# 2017 Photo of the Year - Final Four Faceoff



## snowbear (Jan 19, 2018)

As you can see in the oiginal voting thread, we have a four-way tie for the 2017 Photo of the Year.
Please take a moment and vote from one of the finalists.

1. January: "Catch it, if you can" by @r0r5ch4ch






2. February: "Purple Eye!" by @jcdeboever






3. June: "Stormy Peaks" by @kalgra






4. December: "Morning light on the dunes" by @anonymouscuban


----------



## snowbear (Jan 20, 2018)

Saturday voting reminder bump


----------



## Peeb (Jan 20, 2018)

Thanks!  Woulda missed it without the bump!!


----------



## tirediron (Jan 21, 2018)

Sunday Bump...


----------



## SquarePeg (Jan 21, 2018)

Bump


----------



## snowbear (Jan 22, 2018)

Monday bump


----------



## SquarePeg (Jan 22, 2018)

Bump


----------



## snowbear (Jan 23, 2018)

Vote, vote, vote.


----------



## SquarePeg (Jan 23, 2018)

250+ views and only 37 votes!  Seriously people...


----------



## limr (Jan 23, 2018)

SquarePeg said:


> 250+ views and only 37 votes!  Seriously people...



For realz!


----------



## snowbear (Jan 24, 2018)

Vote early & vote often!
(morning bump)


----------



## Designer (Jan 24, 2018)

SquarePeg said:


> 250+ views and only 37 votes!  Seriously people...

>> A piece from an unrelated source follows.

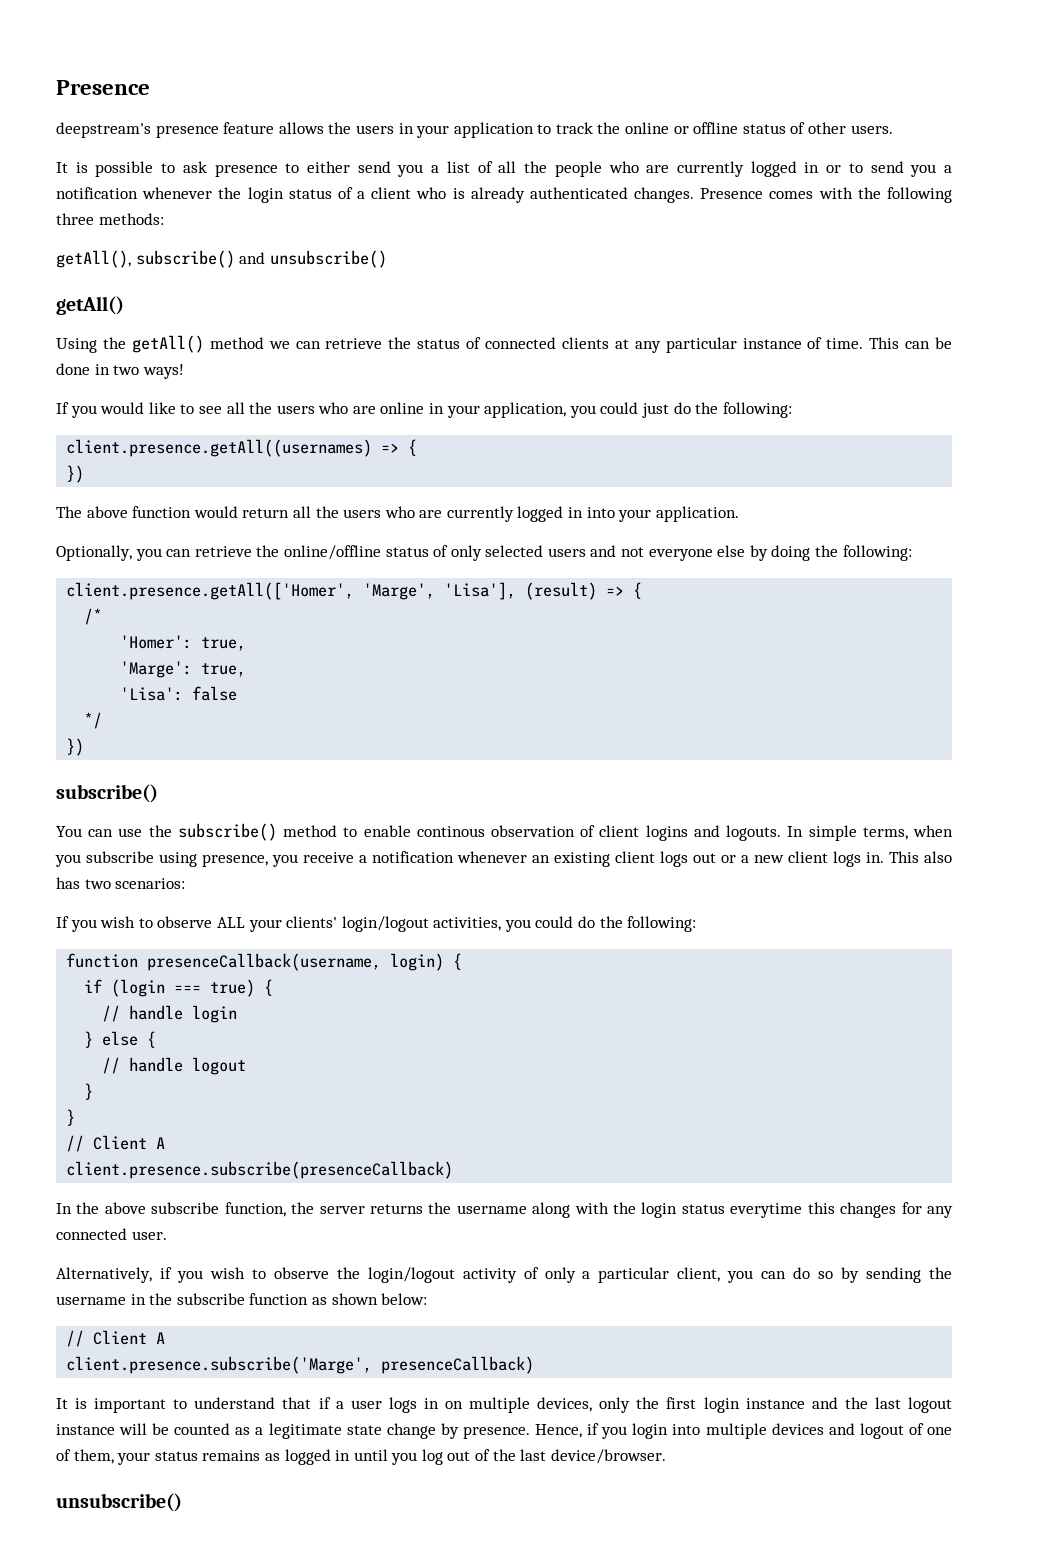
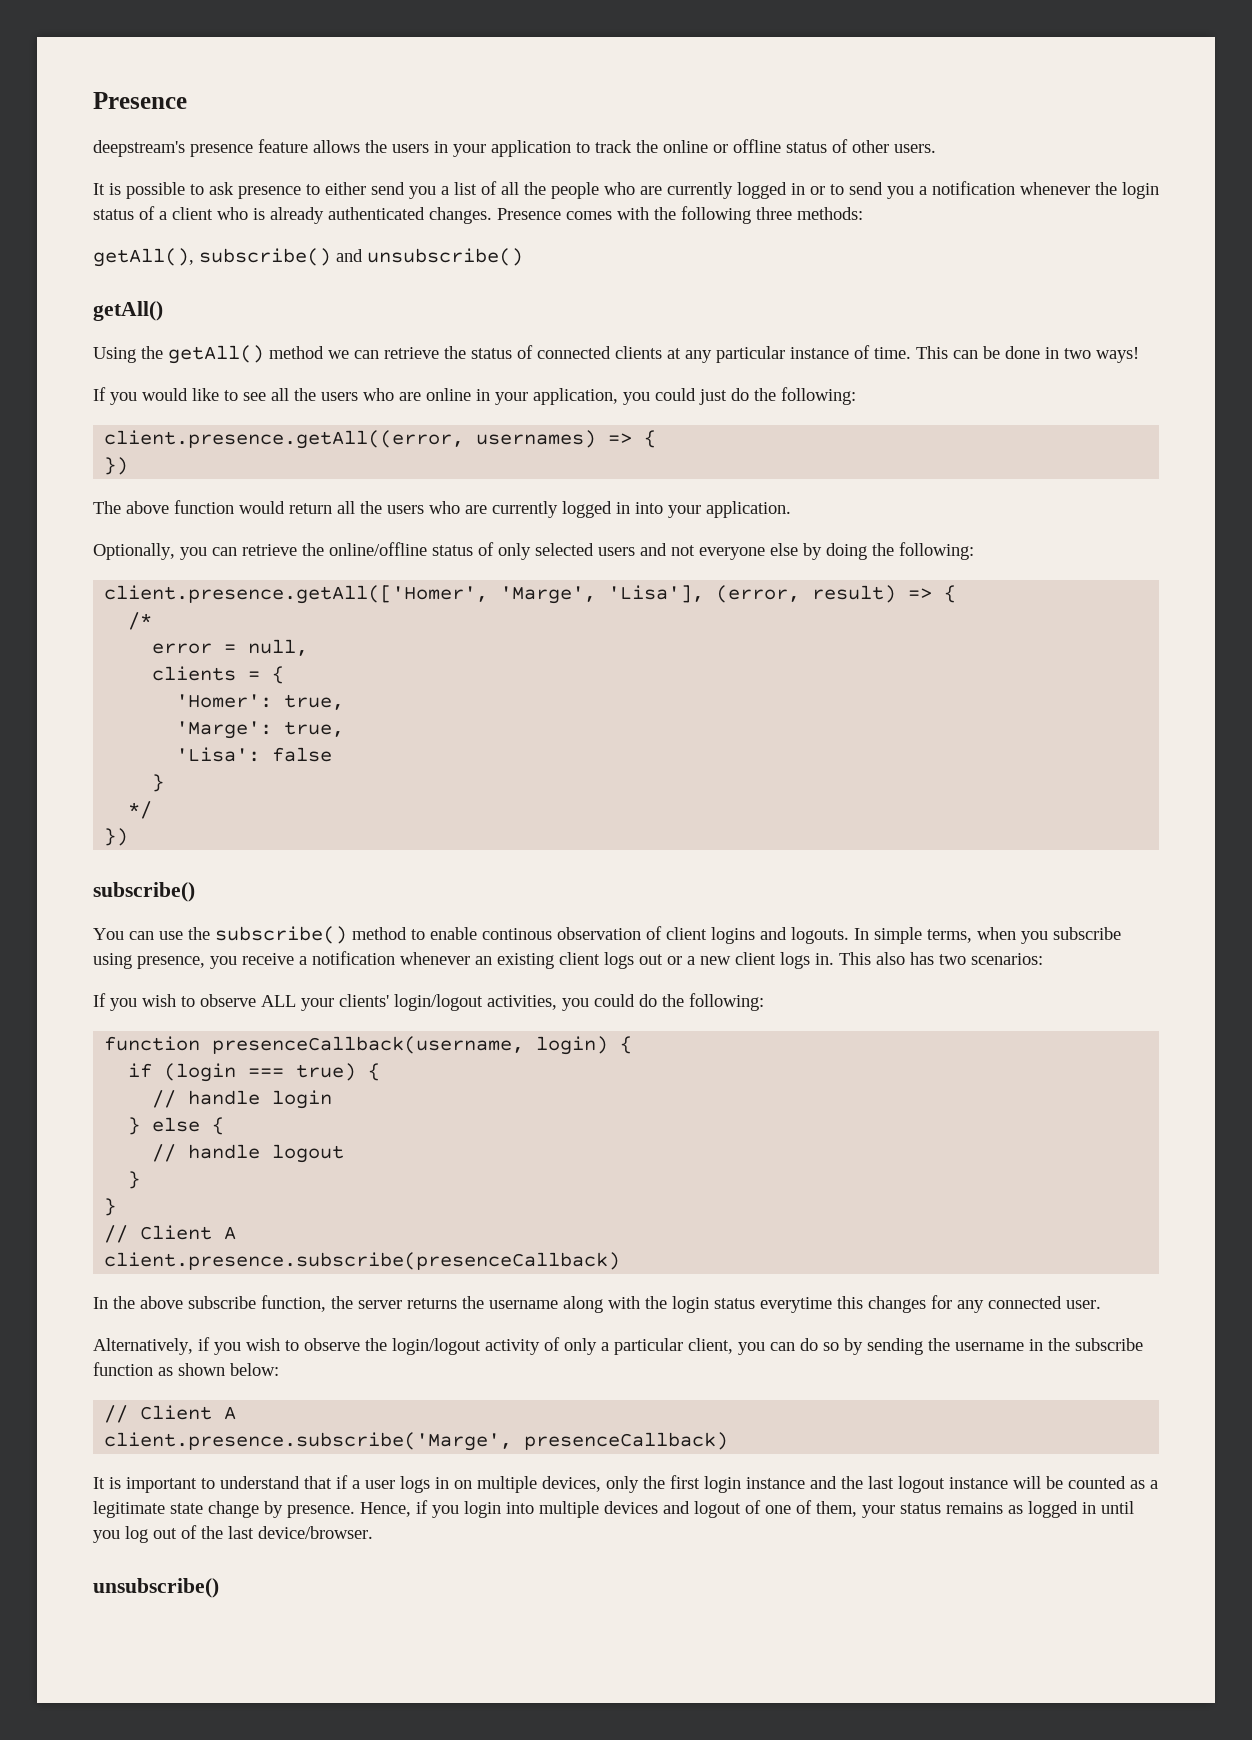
[66,439,373,457] client.presence.getAll((usernames) -> [104,430,597,449] client.presence.getAll((error, usernames)
[525,582,598,600] (result) -> [716,585,897,603] (error, result)
(103, 616) none -> [152,639,309,656] [152,666,285,684] // error = null, // clients = {
(238, 693) none -> [152,774,165,792] // }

I just now saw this thread (24 January, 9:05). I'll blame my freshly-varnished floor for preventing me from TPF over the past few days.

Oh, LOOK at the cute puppy!  I just adore puppies!  Cute puppy FTW!  

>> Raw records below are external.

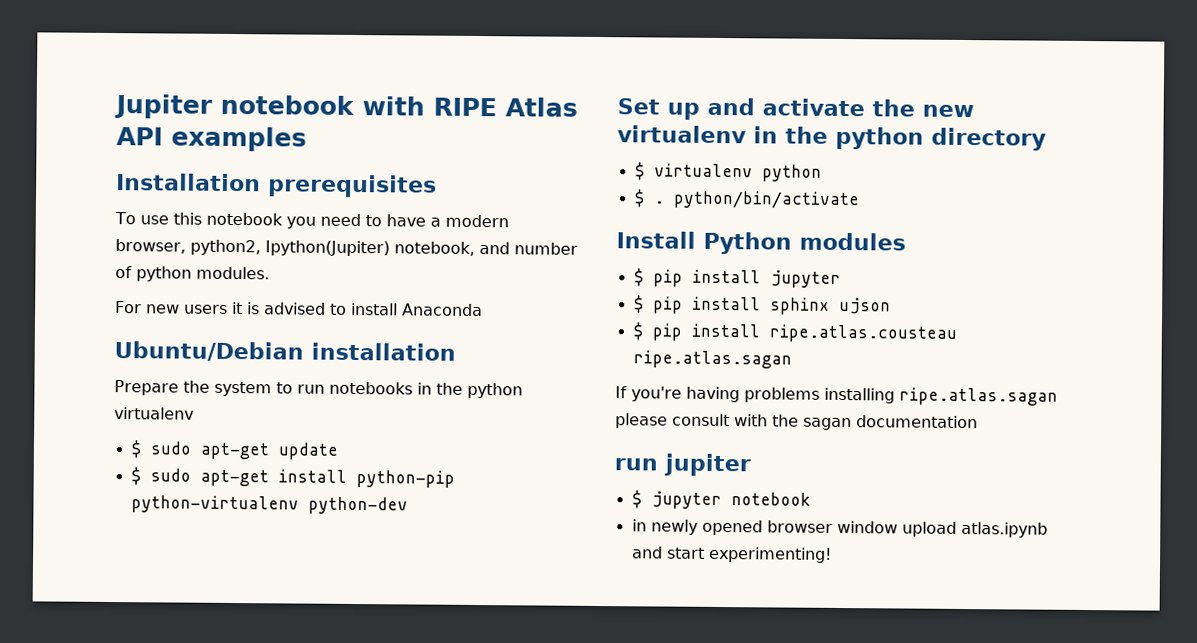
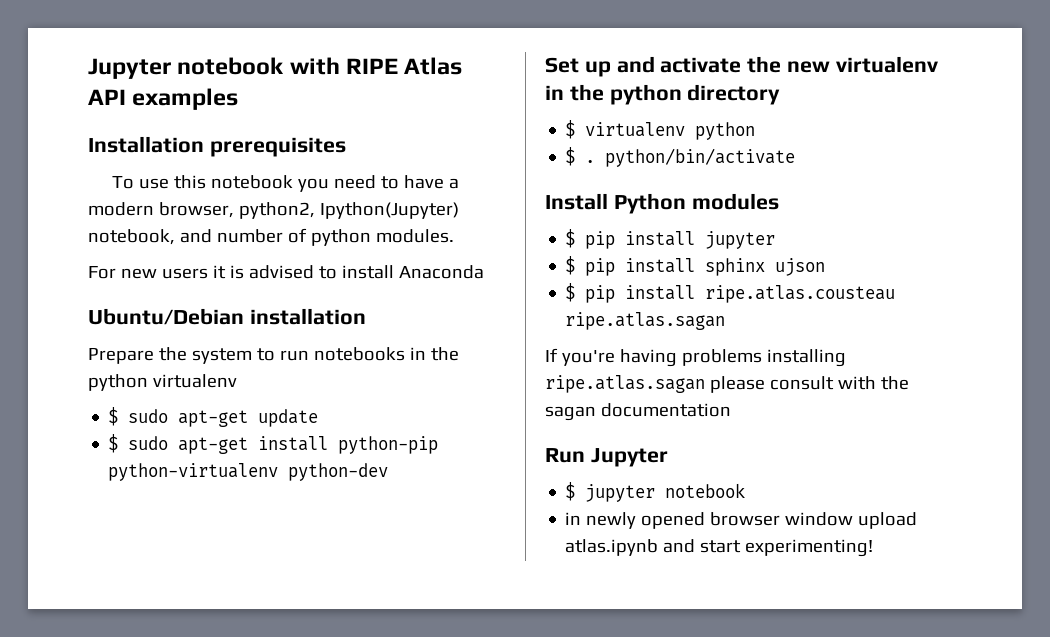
[114,94,213,119] Jupiter -> [88,58,171,79] Jupyter
[265,240,390,257] Ipython(Jupiter) -> [319,202,459,219] Ipython(Jupyter)
[614,453,751,477] run jupiter -> [545,448,668,467] Run Jupyter

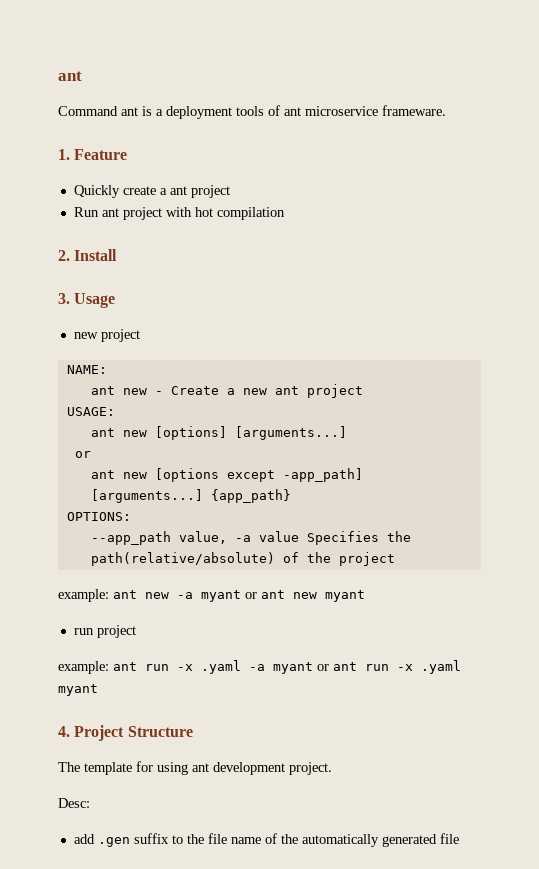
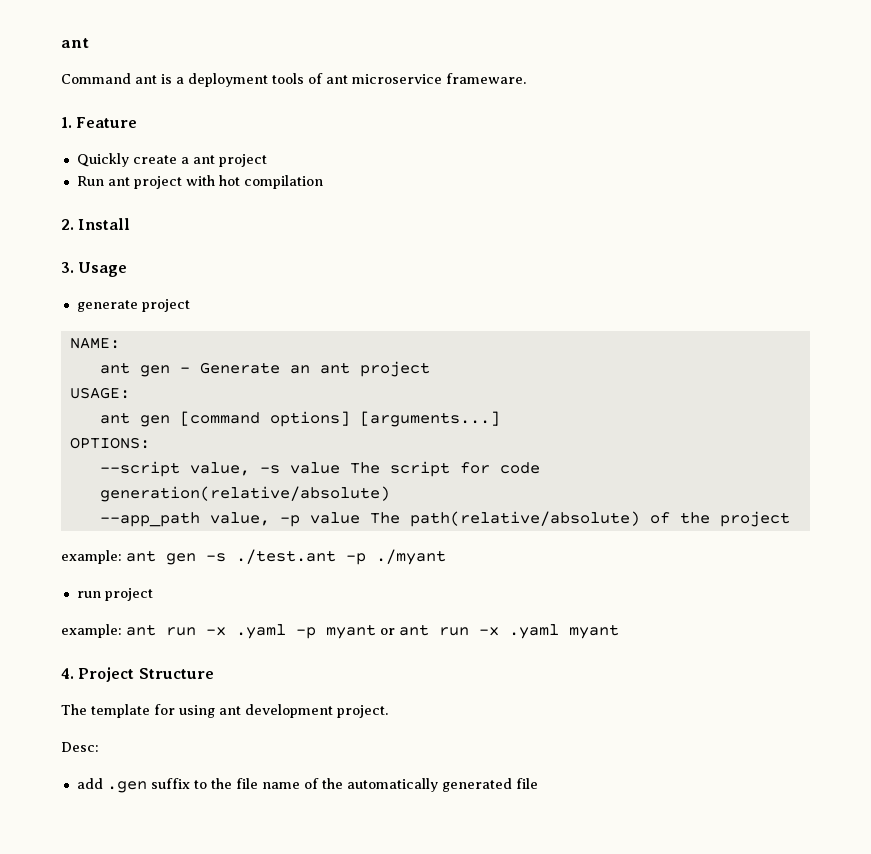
[73,332,98,339] new -> [76,300,138,312] generate
[122,386,267,395] new - Create a new -> [139,362,310,377] gen - Generate an
[122,426,347,440] [74,451,91,458] [90,468,363,482] [90,489,291,503] [66,512,131,521] [90,531,411,545] new [options] [arguments...] // or // ant new [options except -app_path] [arguments...] {app_path} // OPTIONS: // --app_path value, -a value Specifies the -> [139,411,500,427] [69,437,150,449] [99,461,540,477] [99,486,390,502] [99,512,400,527] gen [command options] [arguments...] // OPTIONS: // --script value, -s value The script for code generation(relative/absolute) // --app_path value, -p value The
[145,590,365,602] new -a myant or ant new myant -> [166,549,446,565] gen -s ./test.ant -p ./myant
[249,664,265,671] -a -> [296,627,316,639] -p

Regarding the low voter turnout; low voter turnout is the norm on here.

Cute puppy BUMP!


----------



## Dean_Gretsch (Jan 24, 2018)

When it lists the number of views, doe it list it by members or will one member viewing the thread 5 times be counted as 5 views? I wish people would vote more also. Surely they have an opinion


----------



## snowbear (Jan 24, 2018)

That's a good question.  I guess we could test it out.

Test results  It appears that multiple views by the same login will count once; even if logging off, and back on.  It may be possible a view by the same person on different days will count separately, and I will try tomorrow.

Also, not being logged in does not increment the count, unless it's going by IP Address.


----------



## snowbear (Jan 24, 2018)

Dean_Gretsch said:


> When it lists the number of views, doe it list it by members or will one member viewing the thread 5 times be counted as 5 views? I wish people would vote more also. Surely they have an opinion


at least it isn't a four-way tie.


----------



## SquarePeg (Jan 24, 2018)

Neck and neck down the stretch. When does voting end @snowbear?


----------



## snowbear (Jan 25, 2018)

SquarePeg said:


> Neck and neck down the stretch. When does voting end @snowbear?


8:46 pm, tomorrow, Eastern.  I use 7-day auto close.  The little tiny print under the poll title tells you.


----------



## snowbear (Jan 26, 2018)

Last day to vote!


----------



## limr (Jan 26, 2018)




----------